Micro-shards are shards small enough that you can fit 20 or more on a
node. If you have that many on each node, then adding a new node consists
of moving some shards to the new machine rather than moving lots of little
documents.
Much faster. As in thousands of times faster.
My questions are interspersed with information about my index.
Currently I split my data into shards in two ways. The most recent data
(between 3.5 to 7 days, trying to keep it below 500,000 records) goes
into one shard. The rest of the data is split using the formula
crc32(did) % numShards. The value of numShards is currently six. Each
of those large shards has nearly 11 million documents in 20GB of disk space.
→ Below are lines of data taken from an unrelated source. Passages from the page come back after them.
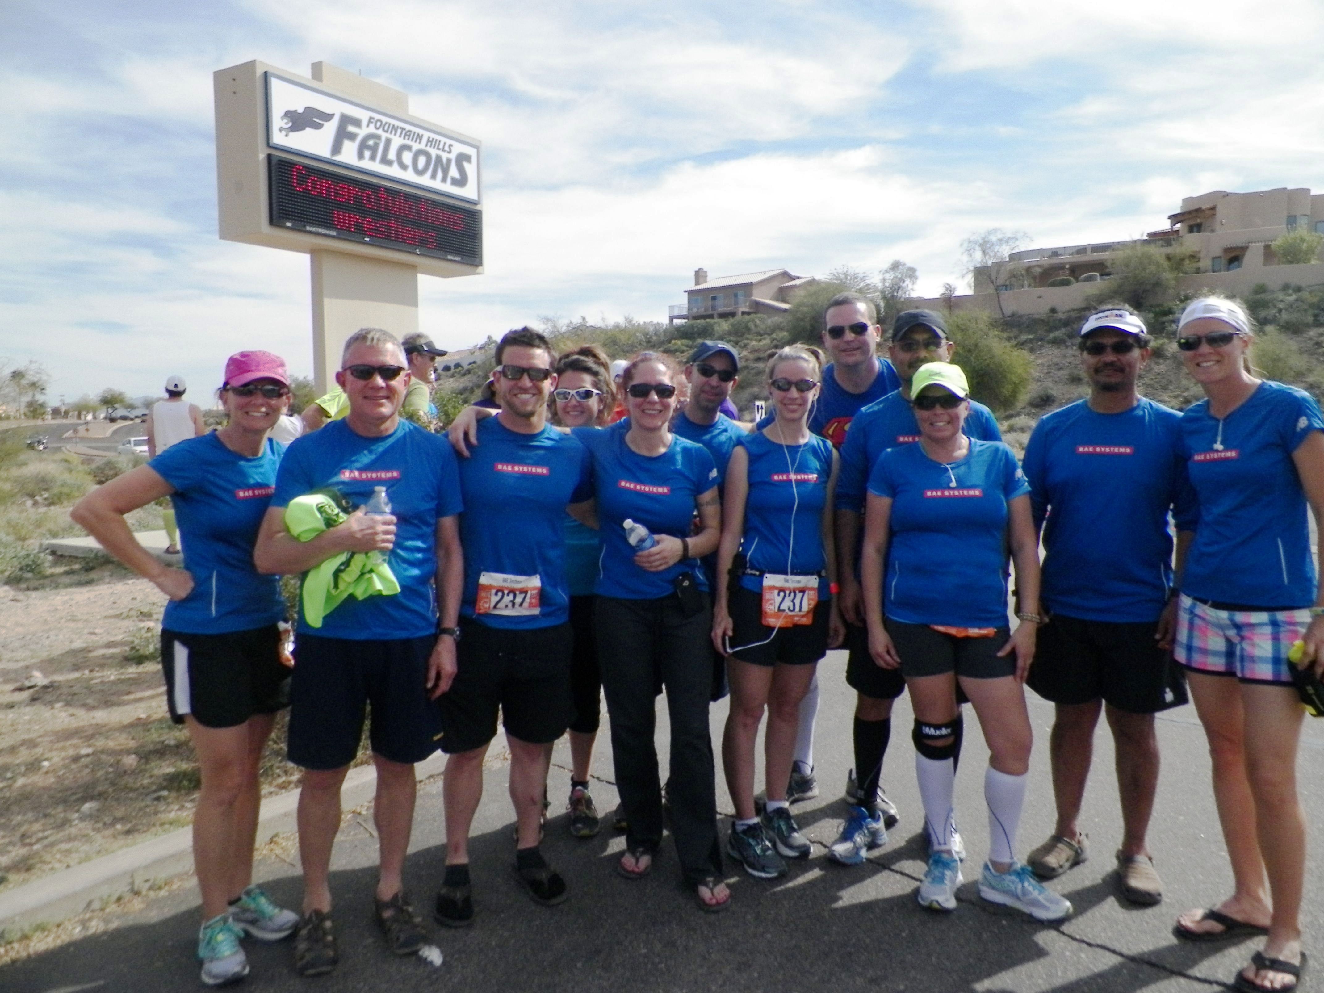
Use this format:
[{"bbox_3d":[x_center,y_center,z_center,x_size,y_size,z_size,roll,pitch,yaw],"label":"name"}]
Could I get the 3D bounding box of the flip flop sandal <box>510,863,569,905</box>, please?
[{"bbox_3d":[-0.381,1.195,2.980,0.110,0.060,0.275,-3,6,-34],"label":"flip flop sandal"}]

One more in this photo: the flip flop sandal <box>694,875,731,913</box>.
[{"bbox_3d":[0.142,1.171,2.904,0.100,0.060,0.260,-1,5,-5],"label":"flip flop sandal"}]

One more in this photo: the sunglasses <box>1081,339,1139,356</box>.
[{"bbox_3d":[1.340,-0.446,2.850,0.145,0.045,0.150,6,13,31],"label":"sunglasses"}]

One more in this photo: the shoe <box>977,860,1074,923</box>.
[{"bbox_3d":[1.090,1.161,2.862,0.265,0.105,0.100,3,6,34],"label":"shoe"}]

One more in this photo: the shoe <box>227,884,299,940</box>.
[{"bbox_3d":[-1.177,1.202,2.823,0.265,0.105,0.100,3,6,36],"label":"shoe"}]

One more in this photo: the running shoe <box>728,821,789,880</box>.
[{"bbox_3d":[0.304,1.131,3.106,0.100,0.120,0.268,-4,6,-32],"label":"running shoe"}]

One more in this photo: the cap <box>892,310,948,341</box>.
[{"bbox_3d":[0.844,-0.555,3.120,0.175,0.115,0.260,1,7,16],"label":"cap"}]

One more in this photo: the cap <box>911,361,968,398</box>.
[{"bbox_3d":[0.799,-0.335,2.750,0.170,0.120,0.255,6,5,20],"label":"cap"}]

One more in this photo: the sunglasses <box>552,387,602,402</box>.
[{"bbox_3d":[-0.286,-0.348,3.270,0.145,0.043,0.155,2,6,13],"label":"sunglasses"}]

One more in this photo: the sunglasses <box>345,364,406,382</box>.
[{"bbox_3d":[-0.739,-0.316,2.451,0.145,0.043,0.140,-3,6,-20],"label":"sunglasses"}]

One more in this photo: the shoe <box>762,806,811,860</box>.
[{"bbox_3d":[0.426,1.137,3.270,0.100,0.120,0.272,-3,6,-30],"label":"shoe"}]

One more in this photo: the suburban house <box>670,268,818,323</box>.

I am already using the concept of micro-sharding, but certainly not on a
grand scale. One copy of the index is served by two hosts with 8 CPU
cores, so each host has three of the large shards. Doing some least
common multiple calculations, I have determined that 420 shards would
allow me to use the shard-moving method to add one host at a time until
I am up to 7 hosts. To reach 8, I would need 840 shards, and to make it
to 9 or 10, I would need 2520 shards. A mere 60 shards would let me go
up to 5 or 6 hosts.
I am curious as to the amount of overhead that large numbers of shards
would introduce. I already know from experience that when an index is
optimized from 20-30 largish segments (initial full index) to one, it
shrinks a little bit. I assume that there would be similar overhead
involved in having a lot of shards. Does anyone have any way to know
how much overhead that would be?
Our search results grids are currently 70 items. If someone were to go
through the results to page 21, they would be asking for a start value
of 1400. With 420 shards, the distributed search would have to deal
with 588000 items. That's a lot of results to deal with. The overhead
is much smaller with 60 shards, but I've seen searches that indicate
some dedicated individuals will delve a lot deeper than 20 pages. How
much extra memory does it take when a distributed search has to deal
with a million or more results? I've got an 8GB heap for Solr, which
has been more than enough for everything but a distributed
termsComponent request on my largest field. I don't attempt those any
more, it always requires a Solr restart before normal queries will resume.
I already have a way to deal with resharding, because I can rebuild one
copy of my index with an independent new configuration while the other
stays completely online. It takes a few hours, of course. There's
overhead with micro-sharding. The index would get larger, and the
inherent problems with deep paging in distributed search will be
amplified by a large increase in shard count. Are the potential
benefits worth incurring that overhead?
Thanks,
Shawn